Kerst
zaterdag 19 december 2020
Het verhaal wat ik nu ga vertellen zou een Kerstverhaal kunnen zijn. Ik heb het opgetekend zoals het mij verteld is. Een kindje wat tijdens de Kerstdagen geboren wordt. Een Kerstkindje, zoals een nieuw boreling werd en nog steeds zo wordt genoemd als de baby tijdens de herdenking van de geboorte van het Jezuskind wordt geboren. Maar het verhaal krijgt een andere wending. Het verhaal loopt niet zo gelukkig en bijzonder af als het Bijbelverhaal over Jozef en Maria. Allen kennen we dit verhaal. Het zoeken van de ouders naar een slaapplaats. Uiteindelijk een plek gevonden in een stal te Bethlehem, waar het kindje Jezus is geboren.

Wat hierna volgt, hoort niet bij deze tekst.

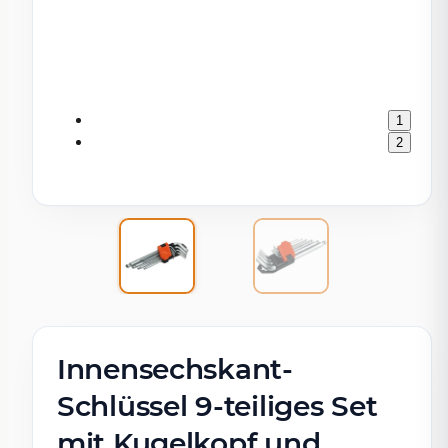
1
2
Innensechskant-
Schlüssel 9-teiliges Set
mit Kugelkopf und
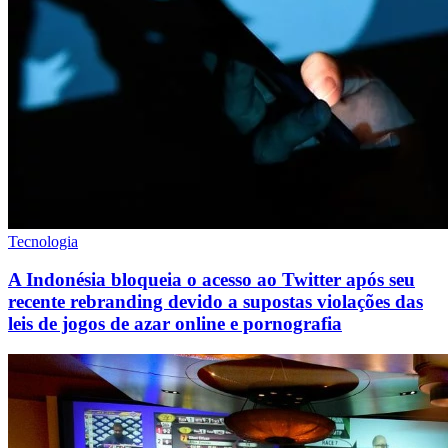
Tecnologia
A Indonésia bloqueia o acesso ao Twitter após seu
recente rebranding devido a supostas violações das
leis de jogos de azar online e pornografia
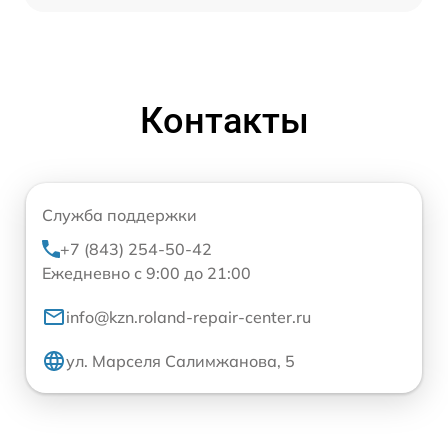
Контакты
Служба поддержки
+7 (843) 254-50-42
Ежедневно с 9:00 до 21:00
info@kzn.roland-repair-center.ru
ул. Марселя Салимжанова, 5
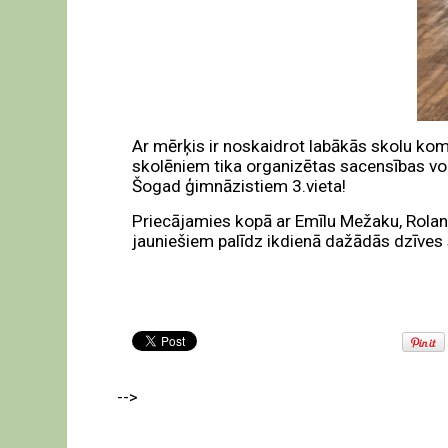
Ar mērķis ir noskaidrot labākās skolu kom
skolēniem tika organizētas sacensības vol
Šogad ģimnāzistiem 3.vieta!
Priecājamies kopā ar Emīlu Mežaku, Roland
jauniešiem palīdz ikdienā dažādās dzīves si
-->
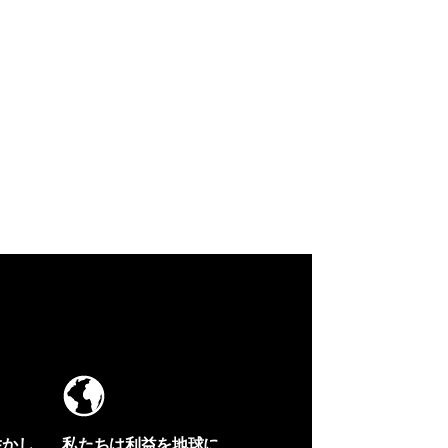
生かし
私たちは利益を地球に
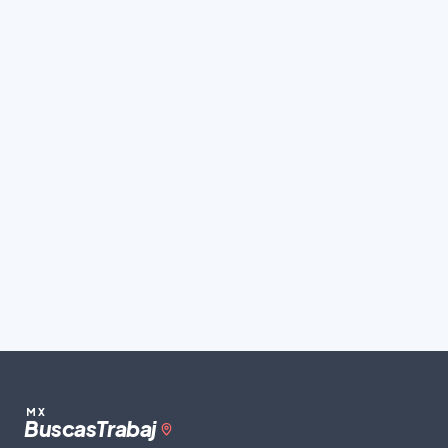
MX
Buscas
Trabaj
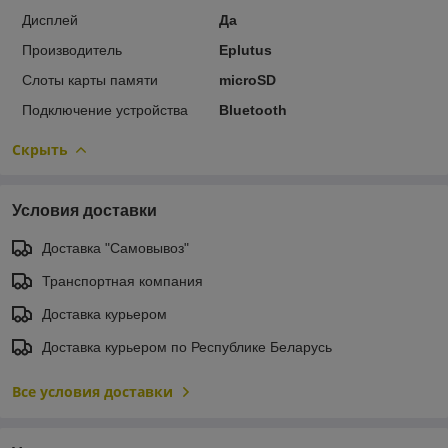
Дисплей
Да
Производитель
Eplutus
Слоты карты памяти
microSD
Подключение устройства
Bluetooth
Скрыть
Условия доставки
Доставка "Самовывоз"
Транспортная компания
Доставка курьером
Доставка курьером по Республике Беларусь
Все условия доставки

Het was Kerstmis 1942, winterweer en het was oorlog. Mijn grootouders, opoe en opa zoals ik ze als kind altijd noemde, werden verblijdt met hun eerste kleinkind, een jongetje Laurens, geboren op 23 december. Een ‘Kerstkindje”. Hun dochter woonde zo’n twintig kilometer bij hen vandaan. Op 2e Kerstdag bezochten de trotse grootouders en mijn moeder de kersverse ouders en bewonderden de nieuwe boreling. Het was koud en het vroor. Lichte sneeuwval had de wegen glad gemaakt. Het maakte de tocht er niet makkelijker op. Maar het was te doen. Ze keerden huiswaarts in de overtuiging, dat alles in orde was met moeder en kind. ’s Nachts om een uur of drie werd er op de deur van de winkel gebonsd. Ze hadden een galanterie winkel. Potten, pannen, bestek, borden en alles wat benodigd is voor in de keuken. Dagelijks trok mijn Opa erop uit om de producten, vervoerd op een kar met daarvoor twee paardjes, in de omgeving aan de man te brengen. Maar dat kon niet meer, omdat de paardjes door de Duitsers ingevorderd waren. Een politieagent uit het dorp maakte hen wakker met de mededeling, dat ze met spoed naar hun dochter moesten vertrekken. Het ging niet goed met haar. Hevig geschrokken en ontdaan door het bericht pakten ze weer de fiets en gingen haastig op pad. Ze kwamen echter te laat. De moeder, hun dochter, was aan een bloeding overleden. De aanwezige huisarts en de baker hadden de bloeding niet kunnen stelpen. Hoewel het nu ook nog weleens voorkomt, dat een moeder in het kraambed overlijdt, komt het tegenwoordig in Nederland gelukkig niet zo vaak meer voor. Maar in de veertiger jaren was de gezondheidszorg geheel anders dan nu het geval is. Pas in de vijftiger jaren kwamen er betere opleidingen voor kraamverzorgsters. Zij verbleven daarvoor vijftien maanden tijdens hun opleiding in een internaat.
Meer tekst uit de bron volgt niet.